The major thrust of the paper is to do a rigorous investigation into the anecdotal and unproven claims made by advocates of high-definition audio, which includes me. The AES paper published in 2007 called, “Audibility of a CD-Standard A/DA/A Loop Inserted into High-Resolution Audio Playback” by David Moran and Brad Meyer has been taken by many as proof positive that HD-Audio or high-resolution music is completely unneeded. They concluded, “The test results show that the CD-quality A/D/A loop was undetectable at normal-to-loud listening levels, by any of the subjects, on any of the playback systems.” However, their study was so fundamentally flawed as to make their results completely unreliable and meaningless. Here’s why.
I decided to go back a take another look at the BAS study in order to bolster my case for opening a new investigation. My assertion was that their study did nothing to answer the question that we all want answered. My reasoning is that the list of recordings brought to the study by the membership of the group included nothing that actually contained fidelity greater than that of a compact disc. So naturally, if a listener was submitted to a double blind test where they were expected to be able to detect a “so-called” high-resolution recording vs. the downconverted CD spec version, they couldn’t. They both contain the same frequency contour and dynamics.
So I went to the BAS site where they discuss additional details about the investigation. One of the things that the original study failed to mention was the content that was auditioned during their study. This situation was rectified to some degree with the follow up information on the web site. The vast majority of recordings on the list are SACDs, which immediately rules them out because of the LPF required and the fact that they were created from older standard definition recordings. Of the couple of DVD-Audio discs on the list, I decided I would acquire the 96 kHz/24-bit version of “Two Against Nature” by Steely Dan from HDTracks.com (I’m turning out to be a regular customer!) and do some quick analysis on a track.

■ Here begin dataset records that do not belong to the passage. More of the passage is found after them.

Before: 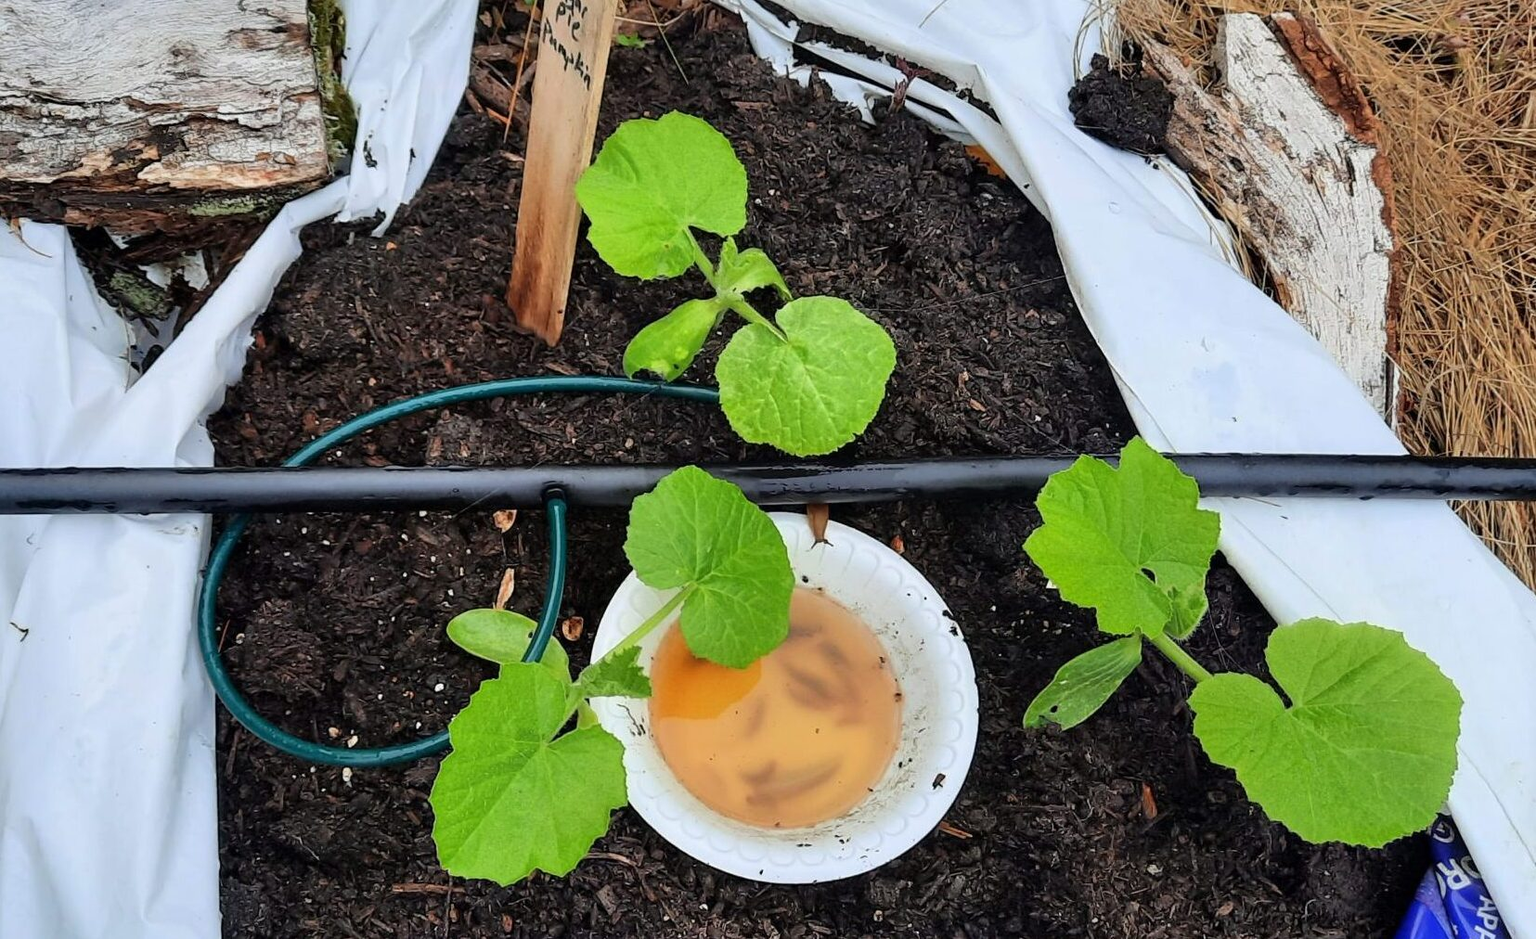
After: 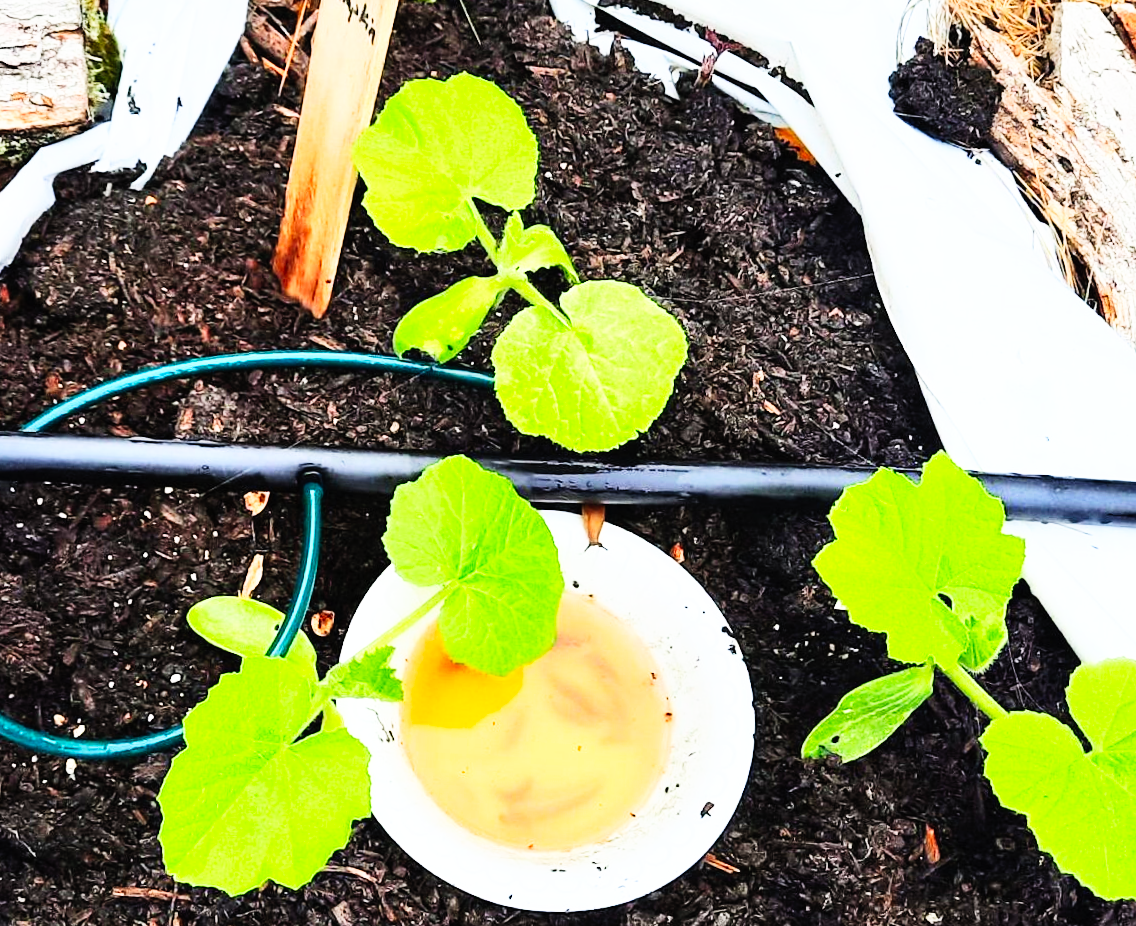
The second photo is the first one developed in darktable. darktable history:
contrast brightness saturation: contrast 0.2, brightness 0.16, saturation 0.22
base curve: curves: ch0 [(0, 0) (0.007, 0.004) (0.027, 0.03) (0.046, 0.07) (0.207, 0.54) (0.442, 0.872) (0.673, 0.972) (1, 1)], preserve colors none
crop and rotate: angle -3.27°, left 14.277%, top 0.028%, right 10.766%, bottom 0.028%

I did that yesterday morning.
I chose the tune “What A Shame About Me” but all of the tracks have similar spectra. The master tracks were recorded on an analog 2-inch tape machine (which limits the dynamic range to around 10-12 bits according to the 6 dB per bit relationship and the fact that analog tape does about 65 dB of signal to noise ratio). Then they were mixed to another analog tape followed by a mastering session with yet another copy. The music that made it onto the distribution CD format has only 6 dB worth of dynamic range…something that a CD can more than handle. This number is typical in commercially available recordings.
Figure 1 – A spectragraph a “What A Shame About Me” in CD resolution AND “high-resolution”…they are virtually identical. (Click to enlarge)
There is a clear roll off from 22-24 kHz as seen in the right hand plot. The spikes to the right are from the bias of the analog machines involved.
David Moran and Brad Meyer of the BAS Society expected the participants in their study to reliably distinguish between the “high-resolution” version at 96 kHz/24-bits (which in reality has 6 dB of SNR and tops out at 23 kHz) and the CD version that has the same dynamic range and virtually the same frequency response. This is obviously an impossible task. Yet many forum visitors proclaimed this study “irrefutable proof” that high-resolution audio is a waste of effort.
The music industry desperately needs to revisit this question with material and playback systems that actually deliver real high-definition audio. It needs to be a double blind test of as many participants as possible…I’m proposing 1000 participants.
I’m revising the proposal per the directions of the group and preparing a budget. If the study gets funded, perhaps we’ll know once and for all the truth about high-definition audio recording and formats.
We’ll see where this leads but it’s a least being discussed.